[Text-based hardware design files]
◆ ◆ ◆ ◆ ◆

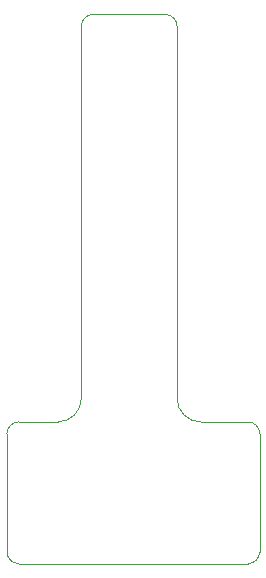
<source format=gbr>
G04 #@! TF.GenerationSoftware,KiCad,Pcbnew,(6.0.2-0)*
G04 #@! TF.CreationDate,2022-06-21T16:49:53+02:00*
G04 #@! TF.ProjectId,JTAG-MINI-ADAPTER,4a544147-2d4d-4494-9e49-2d4144415054,A1*
G04 #@! TF.SameCoordinates,Original*
G04 #@! TF.FileFunction,Profile,NP*
%FSLAX46Y46*%
G04 Gerber Fmt 4.6, Leading zero omitted, Abs format (unit mm)*
G04 Created by KiCad (PCBNEW (6.0.2-0)) date 2022-06-21 16:49:53*
%MOMM*%
%LPD*%
G01*
G04 APERTURE LIST*
G04 #@! TA.AperFunction,Profile*
%ADD10C,0.100000*%
G04 #@! TD*
G04 APERTURE END LIST*
D10*
X108100000Y-98000000D02*
G75*
G03*
X107100000Y-97000000I-1000003J-3D01*
G01*
X100000000Y-129500000D02*
X100000000Y-98000000D01*
X114099997Y-143500000D02*
G75*
G03*
X115099997Y-142500000I-3J1000003D01*
G01*
X107100000Y-97000000D02*
X101000000Y-97000000D01*
X93699997Y-142499997D02*
X93700000Y-132500000D01*
X98000000Y-131500000D02*
G75*
G03*
X100000000Y-129500000I1J1999999D01*
G01*
X114099997Y-143500000D02*
X94699997Y-143499997D01*
X114100000Y-131500000D02*
X110099999Y-131499999D01*
X94700000Y-131500000D02*
G75*
G03*
X93700000Y-132500000I3J-1000003D01*
G01*
X101000000Y-97000000D02*
G75*
G03*
X100000000Y-98000000I3J-1000003D01*
G01*
X115099997Y-142500000D02*
X115100000Y-132500000D01*
X98000000Y-131500000D02*
X94700000Y-131500000D01*
X108099999Y-129499999D02*
X108100000Y-98000000D01*
X115100000Y-132500000D02*
G75*
G03*
X114100000Y-131500000I-1000003J-3D01*
G01*
X93699997Y-142499997D02*
G75*
G03*
X94699997Y-143499997I1000003J3D01*
G01*
X108099999Y-129499999D02*
G75*
G03*
X110099999Y-131499999I1999999J-1D01*
G01*
M02*

</source>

◆ ◆ ◆ ◆ ◆

[WHAT THE TASK REQUIRES] Pull every line with "APERTURE" from the records.

[ANSWER TO THE EXERCISE]
G04 APERTURE LIST*
G04 APERTURE END LIST*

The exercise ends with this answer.